──────── EXERCISE MATERIAL ────────
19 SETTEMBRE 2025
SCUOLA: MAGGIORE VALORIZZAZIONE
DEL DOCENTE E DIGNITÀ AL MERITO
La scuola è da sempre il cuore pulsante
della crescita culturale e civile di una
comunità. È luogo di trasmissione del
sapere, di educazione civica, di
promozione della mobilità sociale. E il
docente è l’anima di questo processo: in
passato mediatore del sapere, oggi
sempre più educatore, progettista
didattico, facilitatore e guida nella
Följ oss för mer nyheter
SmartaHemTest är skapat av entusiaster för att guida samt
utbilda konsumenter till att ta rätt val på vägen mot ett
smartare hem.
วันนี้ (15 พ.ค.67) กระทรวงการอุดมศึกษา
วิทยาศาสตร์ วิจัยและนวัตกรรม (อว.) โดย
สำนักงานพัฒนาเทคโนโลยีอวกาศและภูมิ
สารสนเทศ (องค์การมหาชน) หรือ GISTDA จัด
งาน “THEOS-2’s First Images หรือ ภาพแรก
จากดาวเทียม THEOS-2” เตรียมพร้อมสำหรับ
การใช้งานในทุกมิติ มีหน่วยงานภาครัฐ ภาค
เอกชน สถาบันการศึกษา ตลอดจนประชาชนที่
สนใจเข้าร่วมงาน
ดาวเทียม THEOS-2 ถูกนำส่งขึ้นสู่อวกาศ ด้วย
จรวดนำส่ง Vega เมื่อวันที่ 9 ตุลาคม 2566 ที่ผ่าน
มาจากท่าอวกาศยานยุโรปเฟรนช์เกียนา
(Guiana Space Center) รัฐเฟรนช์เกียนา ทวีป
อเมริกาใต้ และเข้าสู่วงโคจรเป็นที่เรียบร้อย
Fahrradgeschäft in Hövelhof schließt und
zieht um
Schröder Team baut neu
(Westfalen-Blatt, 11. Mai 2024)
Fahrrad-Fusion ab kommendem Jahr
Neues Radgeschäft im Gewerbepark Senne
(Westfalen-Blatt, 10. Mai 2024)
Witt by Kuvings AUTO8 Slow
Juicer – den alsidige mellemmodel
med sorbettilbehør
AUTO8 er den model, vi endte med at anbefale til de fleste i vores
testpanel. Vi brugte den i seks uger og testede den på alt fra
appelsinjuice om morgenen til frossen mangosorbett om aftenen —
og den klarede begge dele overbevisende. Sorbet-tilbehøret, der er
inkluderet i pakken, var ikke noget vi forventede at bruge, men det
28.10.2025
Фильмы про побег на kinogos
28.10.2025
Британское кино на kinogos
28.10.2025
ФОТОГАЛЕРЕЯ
────────
**ASSIGNED TASK**.
Starting at the line with "(Guiana Space Center) รัฐเฟรนช์เกียนา ทวีป", print each remaining line of the listing above exactly as it appears.

**TASK RESPONSE**.
(Guiana Space Center) รัฐเฟรนช์เกียนา ทวีป
อเมริกาใต้ และเข้าสู่วงโคจรเป็นที่เรียบร้อย
Fahrradgeschäft in Hövelhof schließt und
zieht um
Schröder Team baut neu
(Westfalen-Blatt, 11. Mai 2024)
Fahrrad-Fusion ab kommendem Jahr
Neues Radgeschäft im Gewerbepark Senne
(Westfalen-Blatt, 10. Mai 2024)
Witt by Kuvings AUTO8 Slow
Juicer – den alsidige mellemmodel
med sorbettilbehør
AUTO8 er den model, vi endte med at anbefale til de fleste i vores
testpanel. Vi brugte den i seks uger og testede den på alt fra
appelsinjuice om morgenen til frossen mangosorbett om aftenen —
og den klarede begge dele overbevisende. Sorbet-tilbehøret, der er
inkluderet i pakken, var ikke noget vi forventede at bruge, men det
28.10.2025
Фильмы про побег на kinogos
28.10.2025
Британское кино на kinogos
28.10.2025
ФОТОГАЛЕРЕЯ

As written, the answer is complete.